◆ AIM OF THE EXERCISE
Rewrite all of the material below, replacing "series" with "data series" and keeping everything else the same. Leave the pictures out of your answer.

◆ SUPPLIED MATERIAL
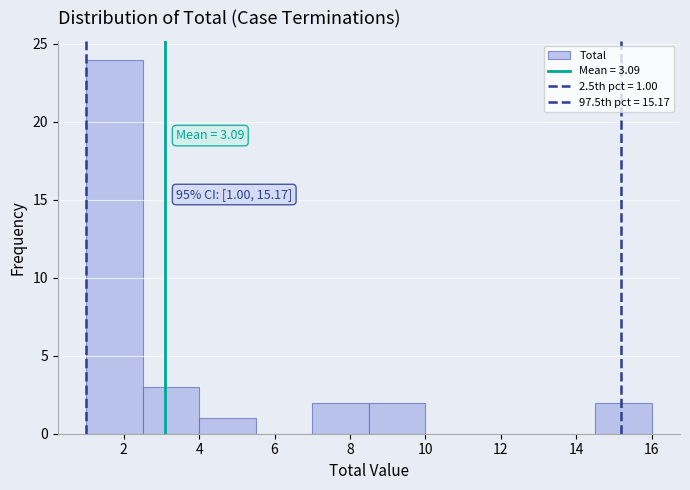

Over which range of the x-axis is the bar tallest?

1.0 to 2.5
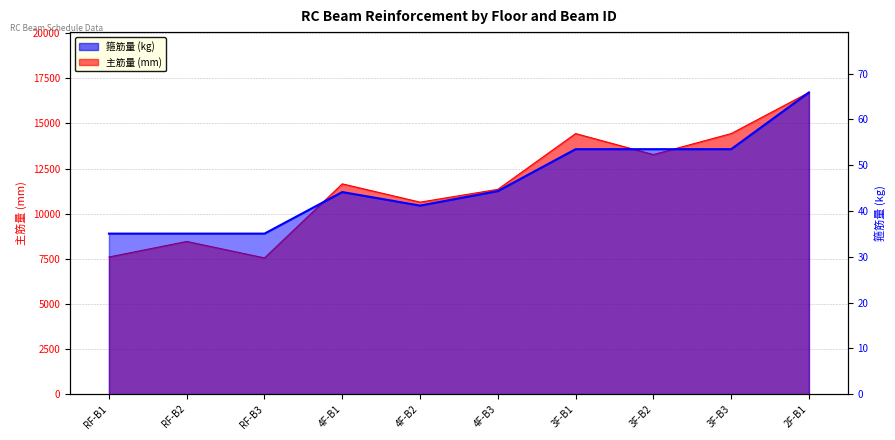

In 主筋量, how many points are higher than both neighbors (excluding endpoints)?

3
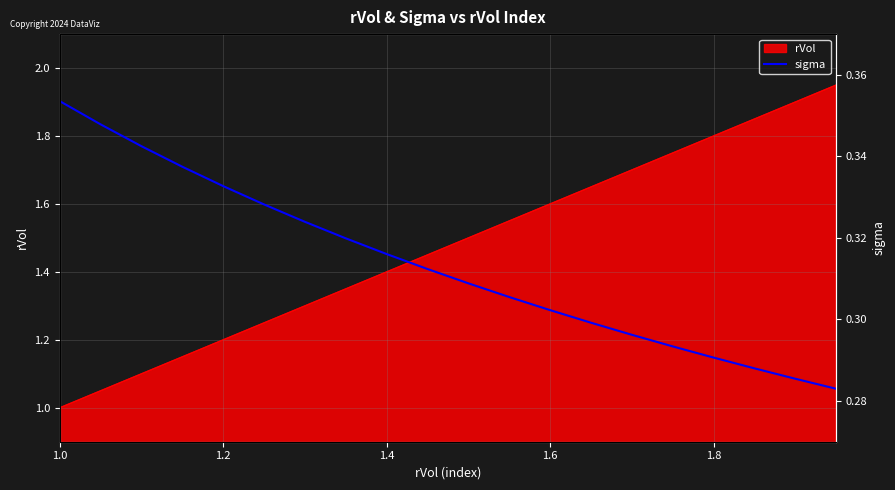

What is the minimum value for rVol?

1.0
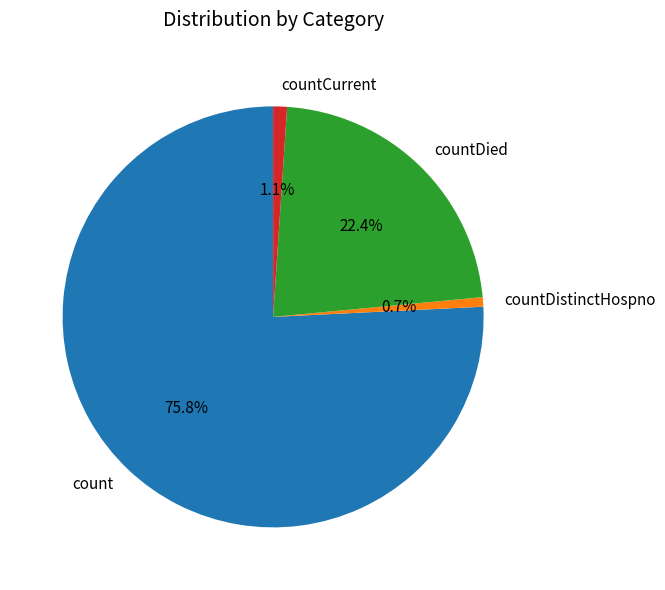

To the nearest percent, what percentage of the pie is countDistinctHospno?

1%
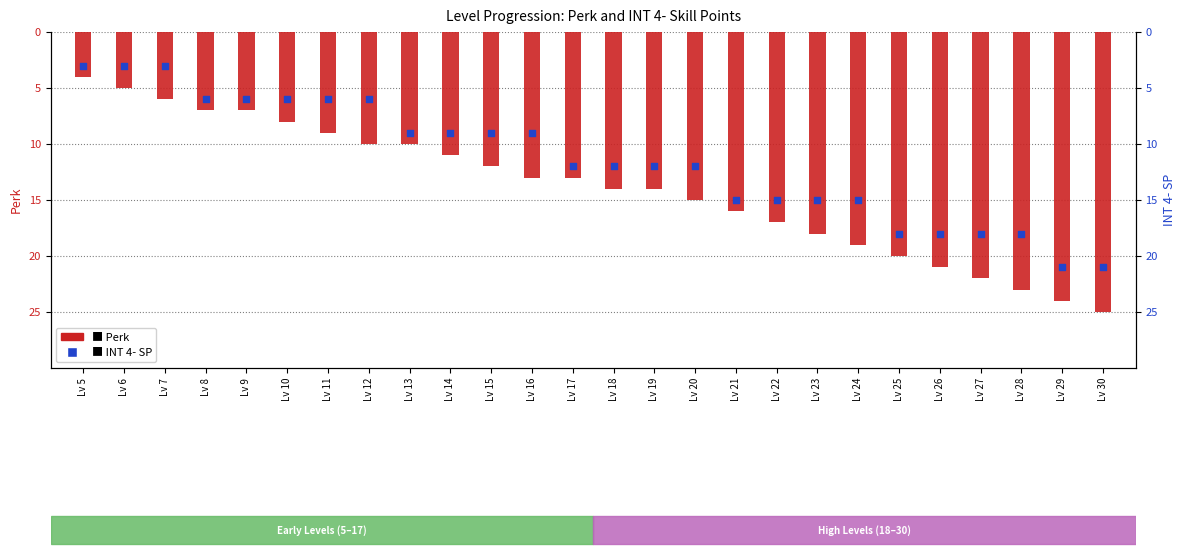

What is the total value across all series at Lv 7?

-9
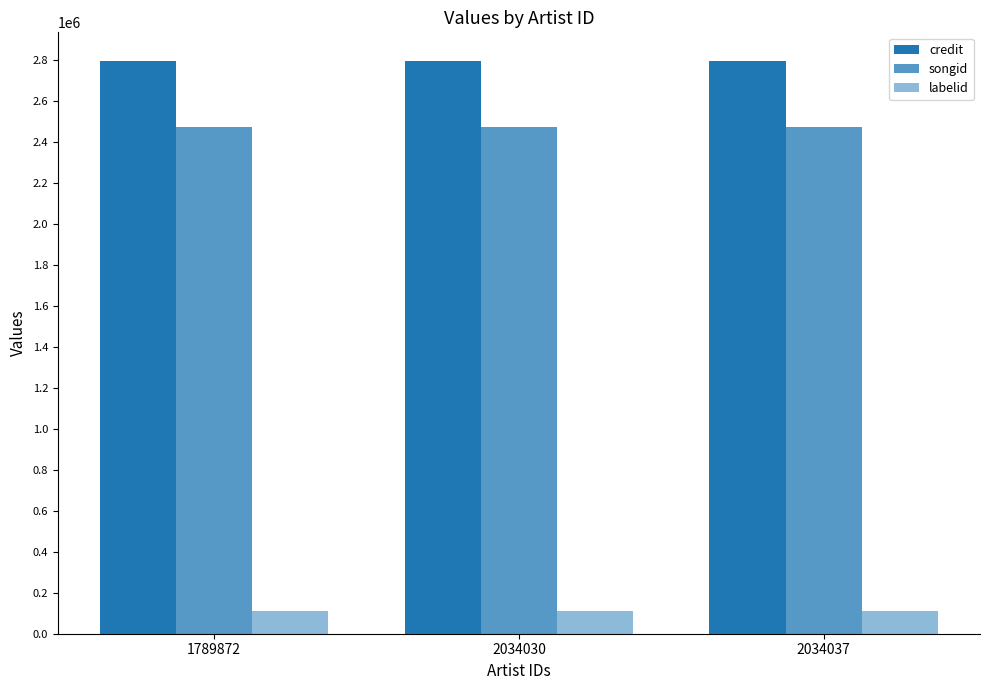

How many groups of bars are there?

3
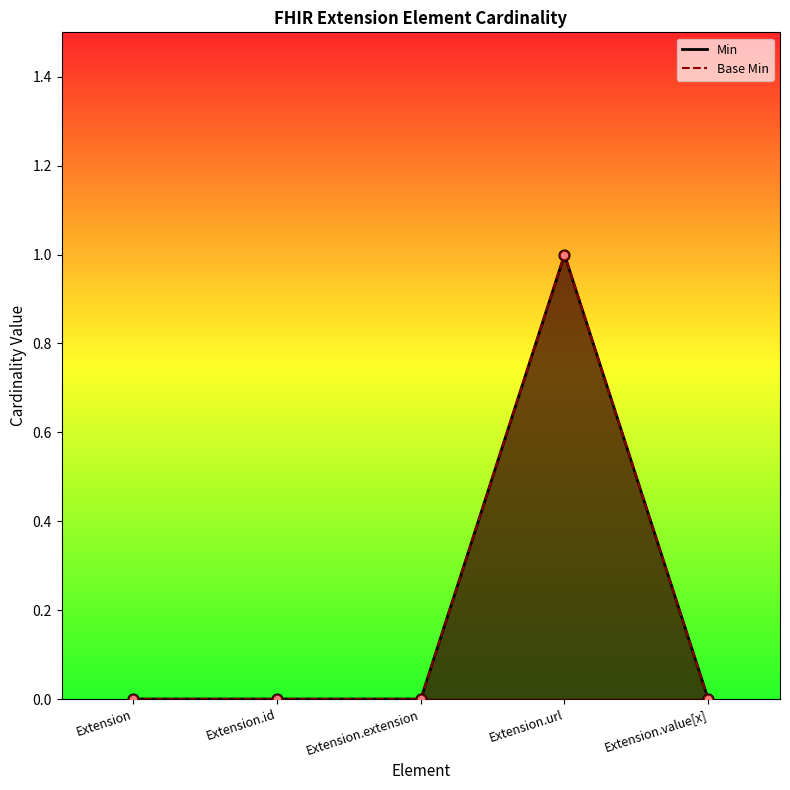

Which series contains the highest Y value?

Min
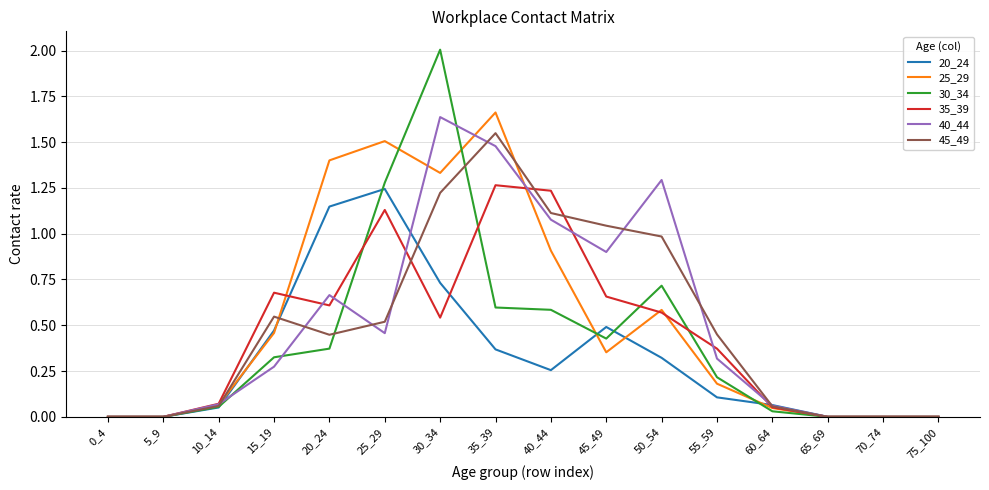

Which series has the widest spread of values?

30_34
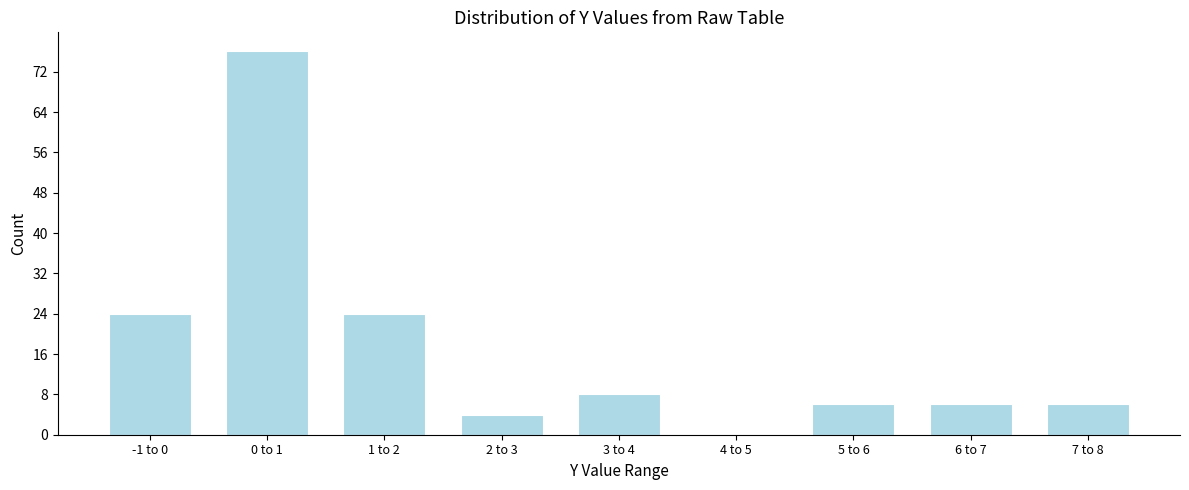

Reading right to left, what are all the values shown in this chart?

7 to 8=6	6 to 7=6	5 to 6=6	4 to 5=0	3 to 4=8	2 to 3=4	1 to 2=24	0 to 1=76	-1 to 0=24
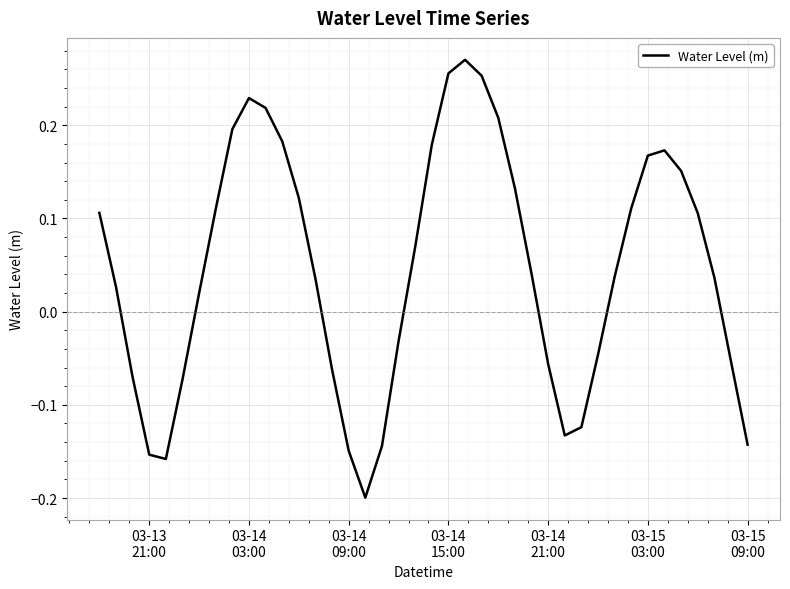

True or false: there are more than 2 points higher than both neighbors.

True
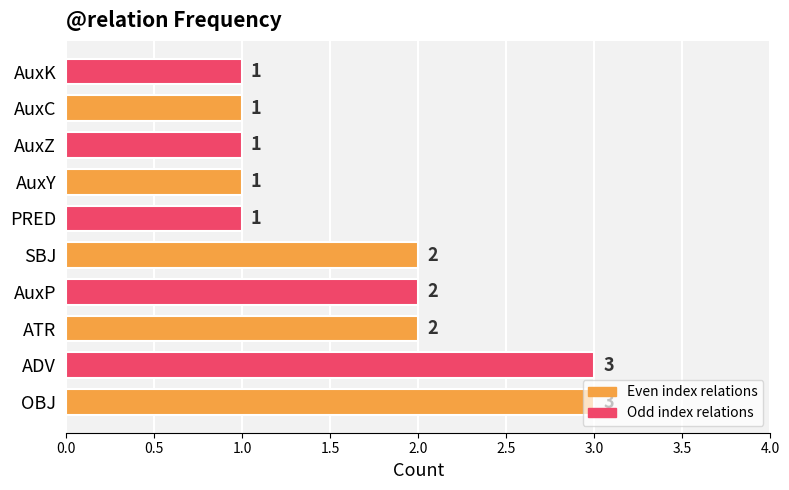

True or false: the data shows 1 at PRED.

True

◆ OUTPUT BELOW
Over which range of the x-axis is the bar tallest?

1.0 to 2.5

In 主筋量, how many points are higher than both neighbors (excluding endpoints)?

3

What is the minimum value for rVol?

1.0

To the nearest percent, what percentage of the pie is countDistinctHospno?

1%

What is the total value across all data series at Lv 7?

-9

How many groups of bars are there?

3

Which data series contains the highest Y value?

Min

Which data series has the widest spread of values?

30_34

Reading right to left, what are all the values shown in this chart?

7 to 8=6	6 to 7=6	5 to 6=6	4 to 5=0	3 to 4=8	2 to 3=4	1 to 2=24	0 to 1=76	-1 to 0=24

True or false: there are more than 2 points higher than both neighbors.

True

True or false: the data shows 1 at PRED.

True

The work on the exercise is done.